Sebastian Vettel conceded he had made a mistake and produced a "really poor start" as he failed to convert pole position into a victory at the Japanese Grand Prix.
Ferrari had secured a shock front-row lockout in qualifying, which finished just three hours before the race started on Sunday after Typhoon Hagibis wreaked havoc with the weekend schedule.
But Vettel, who was on pole for the first time in 10 races, appeared to move early before stopping himself to avoid a jump-start penalty.
He could only watch on as eventual race winner Valtteri Bottas surged into the lead from third on the grid and ended the race more concerned with holding off Lewis Hamilton to finish in second place.
"The lights were on a long time, but it was my mistake so I lost the momentum there," Vettel said.
"It ended up worse than just having a poor start, it was a really poor start.
"Then it was difficult because Mercedes were quite quick in the race, especially at the back of the stint they had more pace than us.
"They could play a lot more tactics [after my poor start] because they had one car out ahead in the lead and we weren't a threat to him.
"Valtteri was flying at the end of the first stint, then Lewis tried to do one stop and I guess it didn't work.

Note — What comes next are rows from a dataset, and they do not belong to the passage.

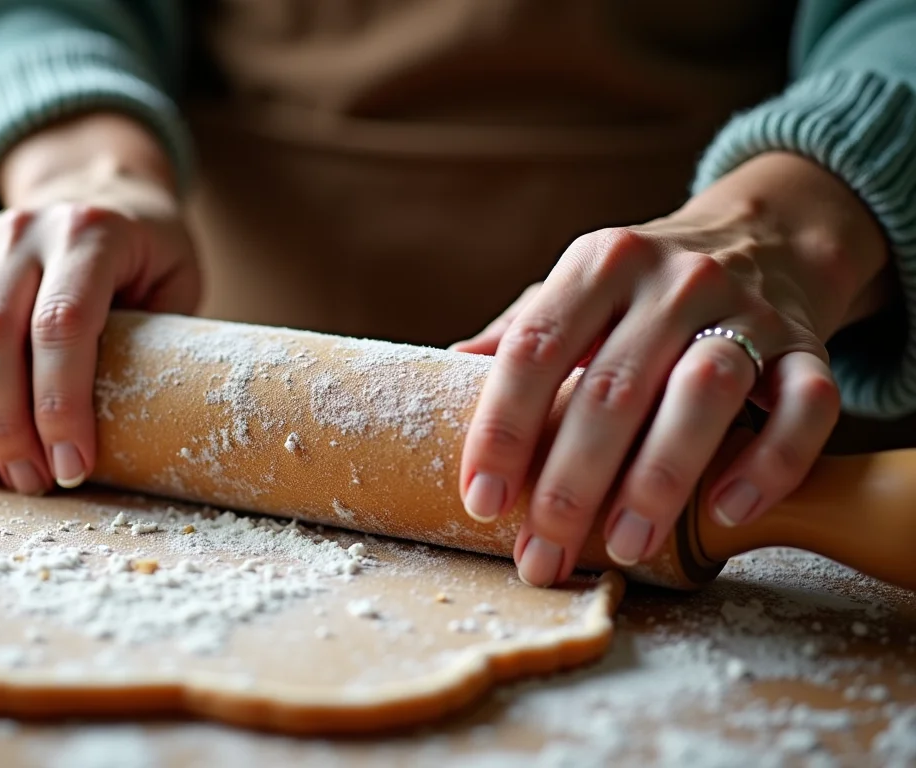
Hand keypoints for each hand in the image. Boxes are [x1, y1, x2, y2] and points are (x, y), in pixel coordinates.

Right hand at [0, 114, 199, 493]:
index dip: (61, 406)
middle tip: (29, 480)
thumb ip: (158, 344)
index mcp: (91, 232)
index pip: (62, 323)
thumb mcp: (176, 285)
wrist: (97, 190)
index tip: (73, 467)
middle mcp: (21, 230)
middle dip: (3, 425)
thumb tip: (137, 435)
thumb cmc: (145, 260)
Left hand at [455, 152, 890, 585]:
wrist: (768, 237)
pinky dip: (770, 464)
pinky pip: (806, 407)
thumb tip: (438, 375)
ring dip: (659, 480)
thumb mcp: (577, 288)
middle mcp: (672, 281)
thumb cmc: (644, 287)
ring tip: (623, 546)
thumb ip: (518, 334)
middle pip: (613, 388)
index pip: (535, 348)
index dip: (501, 429)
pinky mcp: (810, 347)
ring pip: (705, 395)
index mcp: (597, 265)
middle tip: (542, 554)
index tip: (482, 501)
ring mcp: (748, 312)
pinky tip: (726, 512)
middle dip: (570, 484)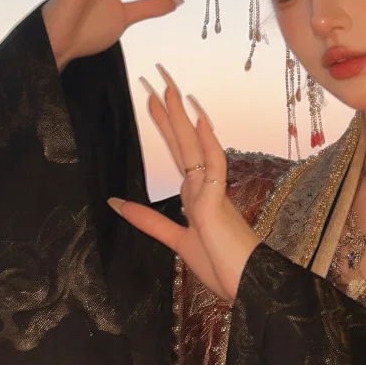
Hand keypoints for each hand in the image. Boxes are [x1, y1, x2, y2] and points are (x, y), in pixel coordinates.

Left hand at [108, 66, 259, 303]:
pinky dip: (207, 142)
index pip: (178, 151)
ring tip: (171, 87)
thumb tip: (116, 203)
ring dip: (183, 116)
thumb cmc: (222, 266)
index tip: (153, 100)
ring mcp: (213, 192)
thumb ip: (149, 221)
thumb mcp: (176, 241)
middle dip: (170, 110)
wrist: (249, 287)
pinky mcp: (218, 202)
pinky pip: (214, 166)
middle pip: (184, 141)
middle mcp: (205, 186)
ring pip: (196, 146)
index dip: (165, 125)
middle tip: (157, 77)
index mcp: (197, 194)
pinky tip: (199, 119)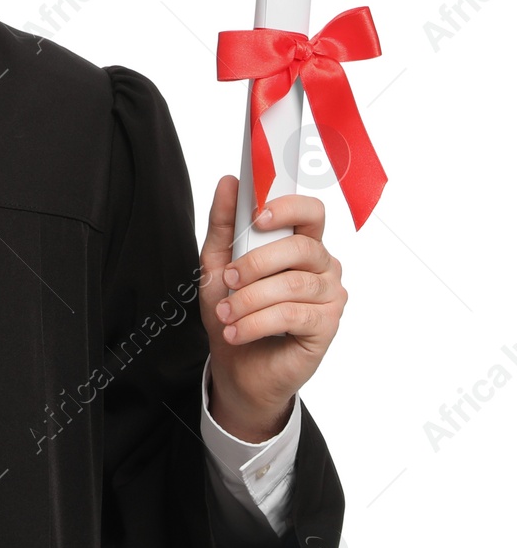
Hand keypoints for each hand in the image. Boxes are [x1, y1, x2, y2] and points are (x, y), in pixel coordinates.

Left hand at [197, 176, 347, 442]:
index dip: (288, 208)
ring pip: (293, 285)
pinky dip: (256, 322)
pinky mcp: (327, 327)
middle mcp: (322, 266)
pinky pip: (293, 315)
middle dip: (256, 262)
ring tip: (226, 314)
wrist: (237, 365)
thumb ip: (224, 223)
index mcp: (300, 243)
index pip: (311, 211)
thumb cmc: (234, 309)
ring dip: (250, 299)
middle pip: (302, 247)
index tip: (257, 216)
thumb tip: (229, 182)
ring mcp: (330, 296)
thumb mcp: (217, 264)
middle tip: (228, 279)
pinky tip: (237, 331)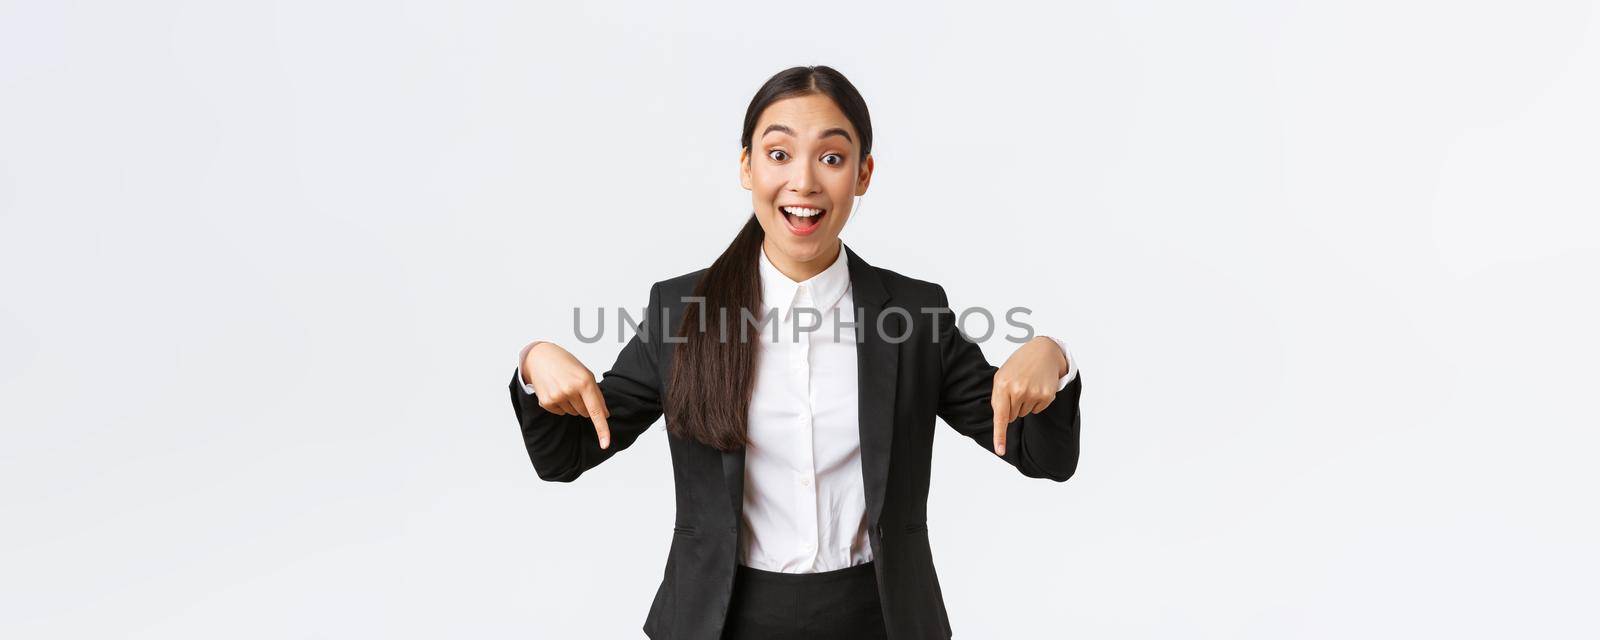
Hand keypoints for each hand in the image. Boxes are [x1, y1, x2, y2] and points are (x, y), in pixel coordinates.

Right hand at [522, 342, 612, 448]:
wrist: (541, 356)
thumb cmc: (567, 364)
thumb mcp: (586, 374)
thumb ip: (597, 395)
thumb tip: (605, 415)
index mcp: (585, 381)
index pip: (596, 411)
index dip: (602, 429)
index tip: (605, 444)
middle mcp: (570, 390)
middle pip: (585, 413)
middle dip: (584, 404)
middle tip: (575, 388)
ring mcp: (557, 396)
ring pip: (573, 413)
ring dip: (572, 404)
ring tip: (564, 386)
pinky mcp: (546, 402)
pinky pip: (560, 413)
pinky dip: (560, 405)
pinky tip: (555, 390)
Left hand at [990, 336, 1068, 455]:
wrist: (1043, 351)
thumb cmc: (1019, 365)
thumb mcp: (1001, 376)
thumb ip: (998, 399)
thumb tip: (1004, 421)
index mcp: (1003, 385)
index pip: (1000, 416)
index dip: (1000, 436)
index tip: (1000, 450)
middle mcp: (1019, 390)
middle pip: (1011, 416)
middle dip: (1012, 406)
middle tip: (1017, 388)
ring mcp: (1034, 393)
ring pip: (1024, 414)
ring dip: (1024, 404)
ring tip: (1028, 385)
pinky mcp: (1047, 396)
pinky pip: (1036, 410)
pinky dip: (1036, 402)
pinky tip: (1037, 387)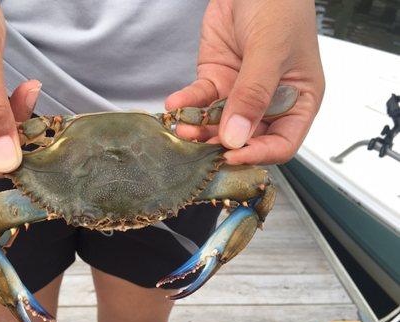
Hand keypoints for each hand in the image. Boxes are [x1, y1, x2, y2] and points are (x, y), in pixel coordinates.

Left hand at [166, 0, 324, 164]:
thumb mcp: (270, 51)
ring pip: (218, 124)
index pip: (281, 143)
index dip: (258, 155)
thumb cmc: (279, 6)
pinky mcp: (217, 80)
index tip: (232, 155)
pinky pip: (200, 101)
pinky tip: (176, 105)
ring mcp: (240, 93)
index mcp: (298, 100)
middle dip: (221, 145)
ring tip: (183, 128)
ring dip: (199, 129)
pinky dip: (187, 106)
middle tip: (200, 144)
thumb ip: (252, 96)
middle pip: (246, 140)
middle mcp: (269, 102)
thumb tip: (235, 138)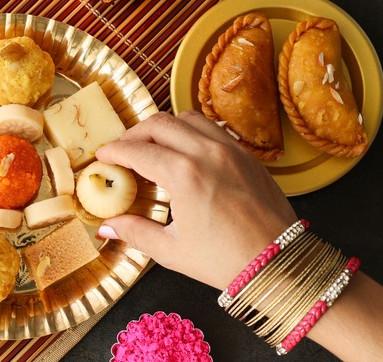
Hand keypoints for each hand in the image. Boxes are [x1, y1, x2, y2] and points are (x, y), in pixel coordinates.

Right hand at [95, 111, 296, 288]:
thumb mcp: (172, 250)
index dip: (114, 151)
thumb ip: (135, 232)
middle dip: (135, 133)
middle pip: (159, 123)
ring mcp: (231, 150)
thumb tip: (107, 226)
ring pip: (188, 118)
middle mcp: (207, 153)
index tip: (102, 156)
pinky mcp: (247, 155)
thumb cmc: (225, 261)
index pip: (137, 151)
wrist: (280, 264)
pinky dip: (191, 131)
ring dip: (164, 127)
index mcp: (184, 176)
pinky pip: (213, 128)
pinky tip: (185, 151)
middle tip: (123, 150)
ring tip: (153, 146)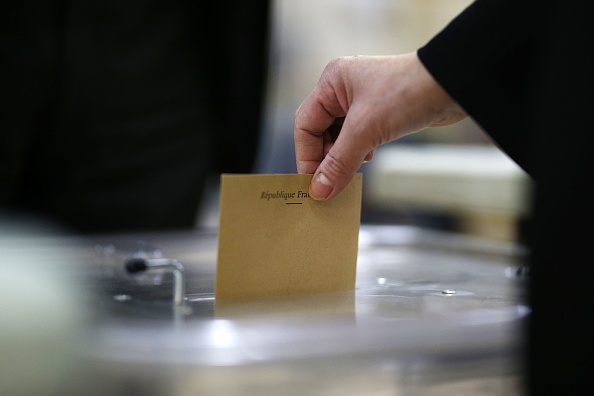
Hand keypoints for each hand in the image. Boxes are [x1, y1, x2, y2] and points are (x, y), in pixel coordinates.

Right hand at [294, 52, 466, 199]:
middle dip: (327, 158)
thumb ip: (339, 162)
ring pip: (340, 137)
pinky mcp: (380, 112)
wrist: (454, 84)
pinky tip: (368, 160)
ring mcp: (362, 100)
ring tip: (350, 174)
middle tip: (331, 184)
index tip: (313, 183)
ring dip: (344, 157)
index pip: (305, 125)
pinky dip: (360, 152)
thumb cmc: (408, 93)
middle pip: (321, 132)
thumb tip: (320, 191)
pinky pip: (359, 138)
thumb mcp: (366, 130)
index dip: (307, 156)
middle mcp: (343, 89)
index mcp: (331, 83)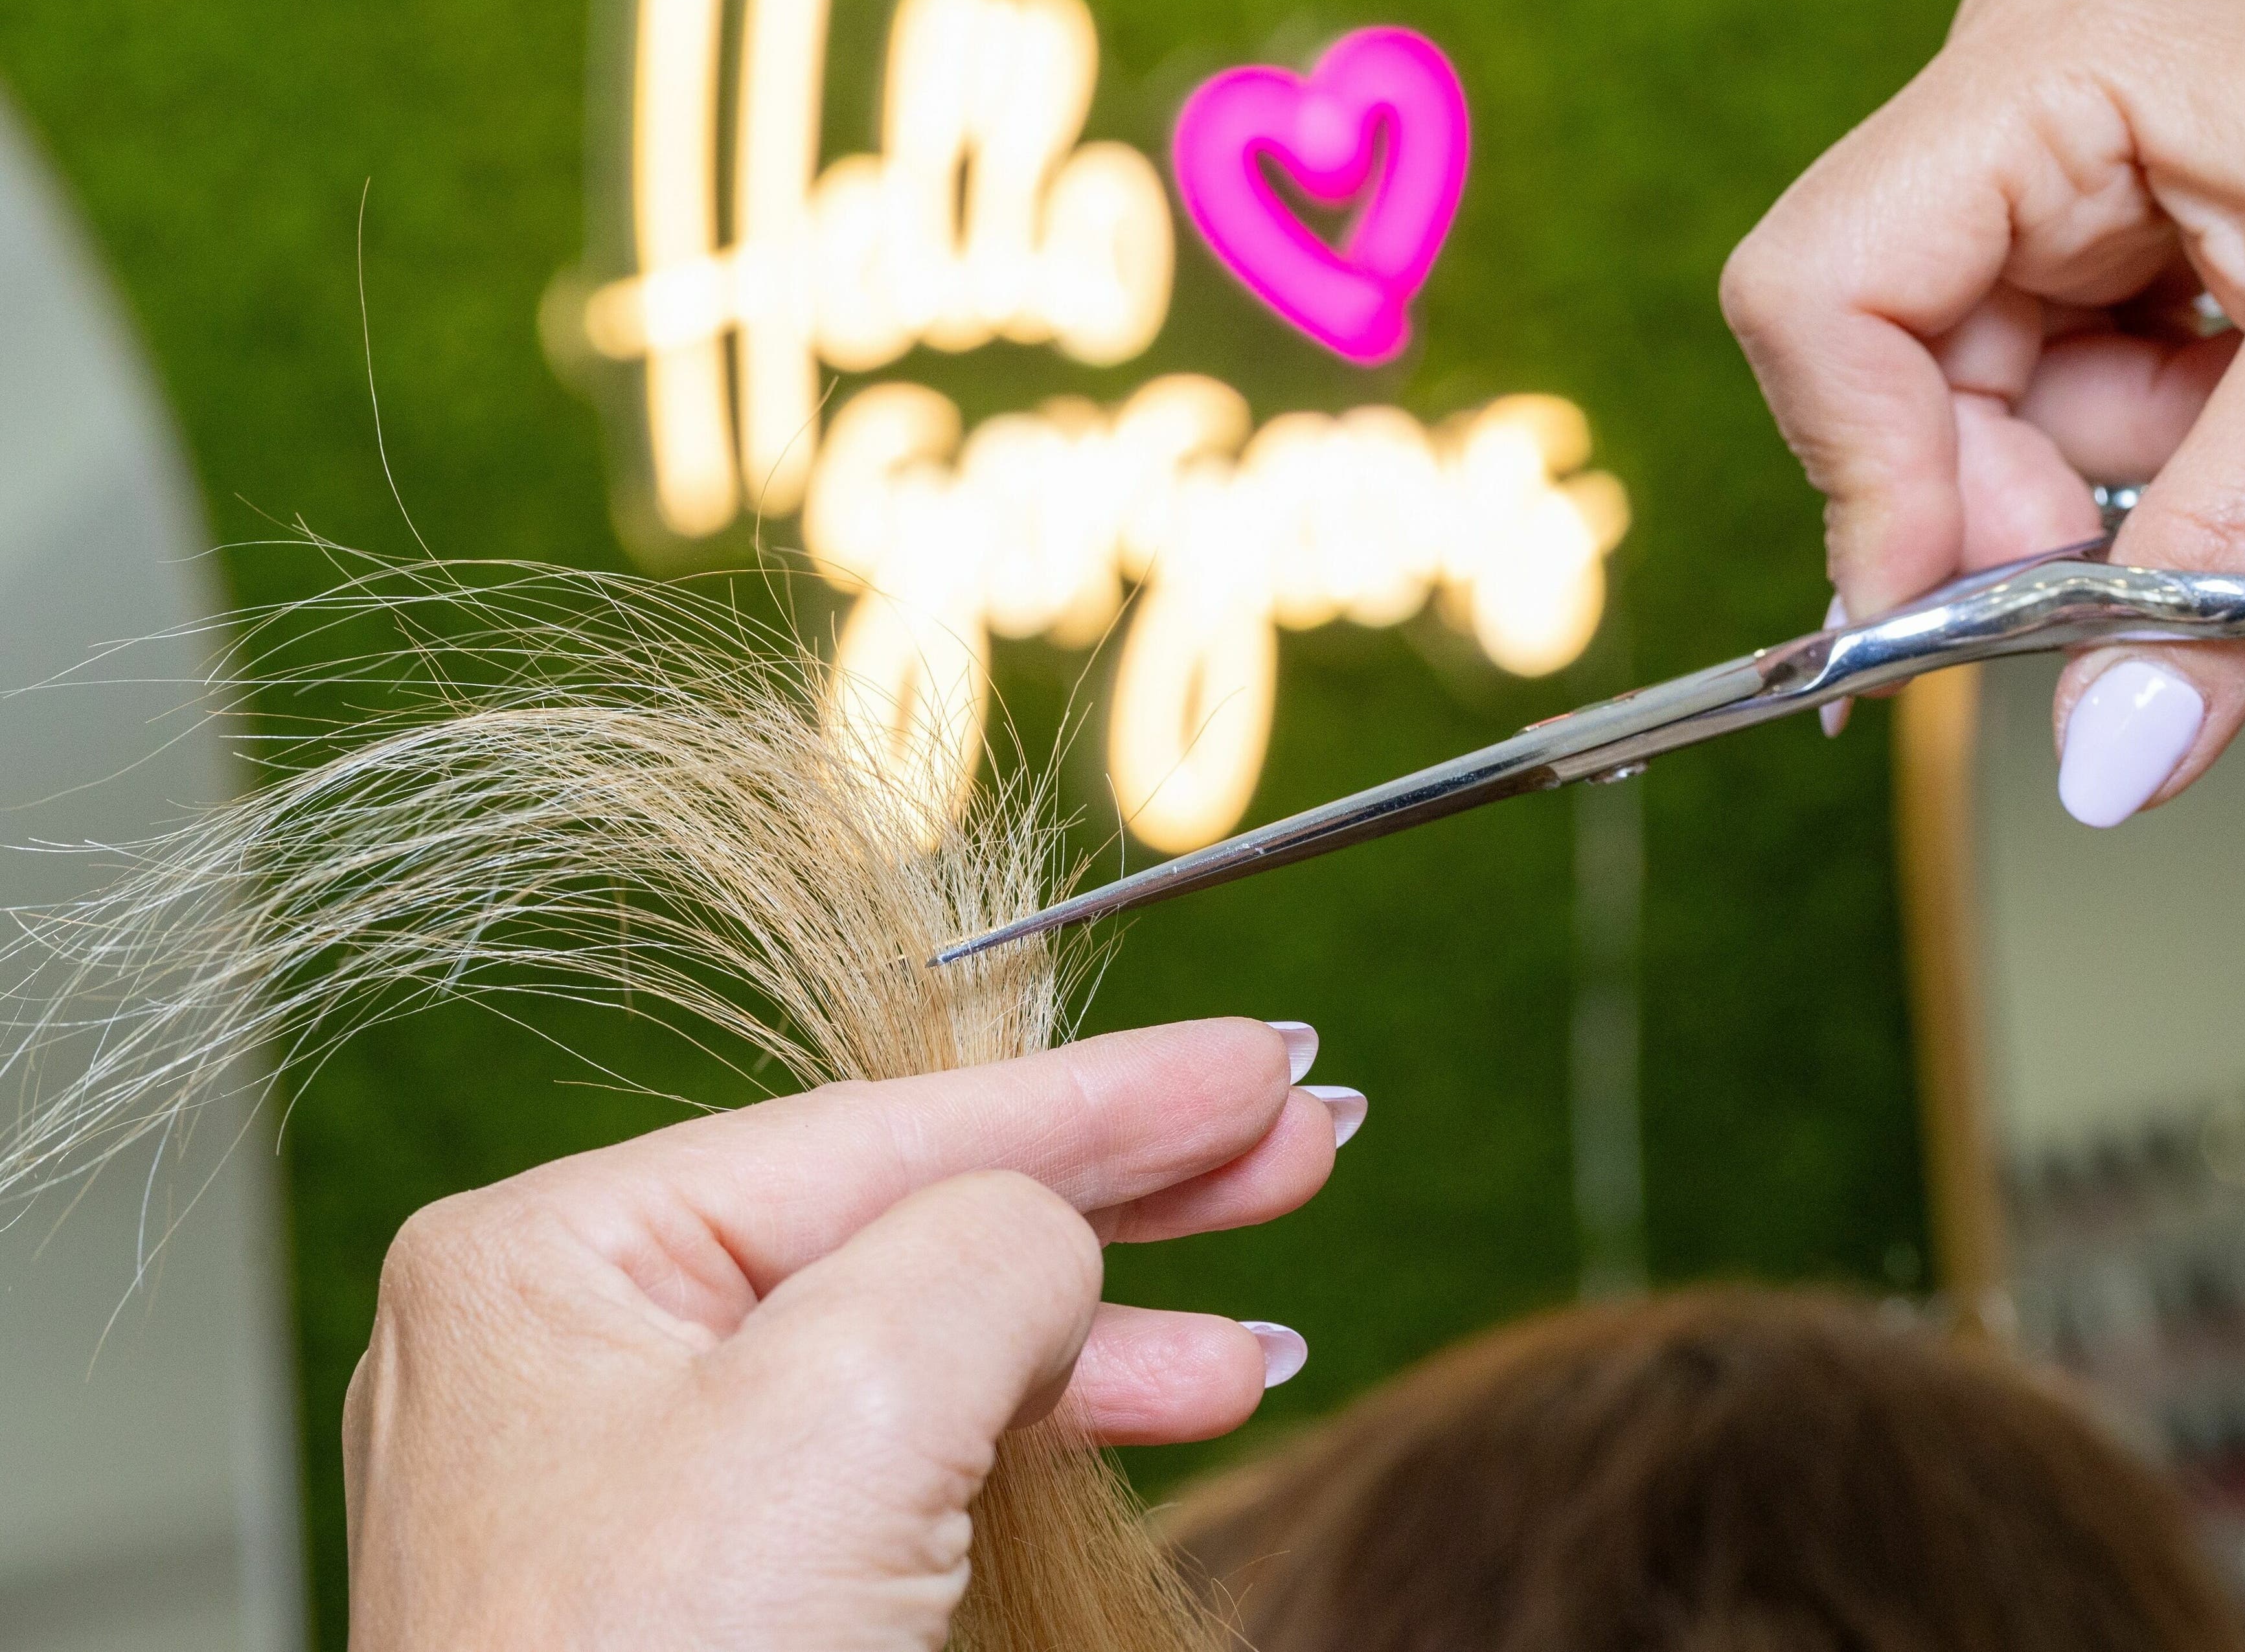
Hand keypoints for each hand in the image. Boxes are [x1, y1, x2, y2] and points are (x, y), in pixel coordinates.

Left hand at [339, 1017, 1356, 1649]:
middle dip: (1123, 1184)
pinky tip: (1170, 1400)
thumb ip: (981, 1249)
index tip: (1259, 1060)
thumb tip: (1047, 1233)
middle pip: (913, 1213)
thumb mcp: (850, 1405)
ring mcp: (647, 1470)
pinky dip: (1050, 1422)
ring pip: (927, 1336)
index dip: (1097, 1091)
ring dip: (1111, 1325)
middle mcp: (581, 1342)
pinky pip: (909, 1448)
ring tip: (1257, 1332)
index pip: (879, 1126)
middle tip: (1295, 1140)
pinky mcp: (723, 1579)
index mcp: (553, 1256)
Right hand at [1722, 0, 2244, 823]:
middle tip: (2125, 587)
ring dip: (2088, 491)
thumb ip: (2240, 551)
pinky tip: (2233, 422)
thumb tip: (2105, 754)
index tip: (1939, 611)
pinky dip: (2132, 459)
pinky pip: (2040, 401)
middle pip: (1878, 371)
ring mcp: (2047, 165)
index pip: (1818, 291)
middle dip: (1997, 507)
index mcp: (2047, 66)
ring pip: (1958, 411)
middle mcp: (2016, 103)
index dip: (1860, 470)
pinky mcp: (2091, 228)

I knew that he would come up behind in the end.
"I just paced myself around all the bits of the track where I could and just tried to get good exits at the points where he was a threat. That worked but obviously it was a tough afternoon to maintain second."
While taking the blame for his slow start, Vettel was not convinced Ferrari would have had the race pace to win in any case.
"With the lack of pace, second is probably the maximum but for sure I'm still not happy with the start," said the German, whose team-mate Charles Leclerc suffered a first-lap clash with Max Verstappen.
"After that it was fine overall and it has been a positive day. With everything packed into one day, to get pole and second is reasonable. It is a shame about what happened to Charles as we could have challenged a bit more."
Leclerc finished in sixth place and the results meant Mercedes claimed a sixth consecutive constructors' championship with four races to spare.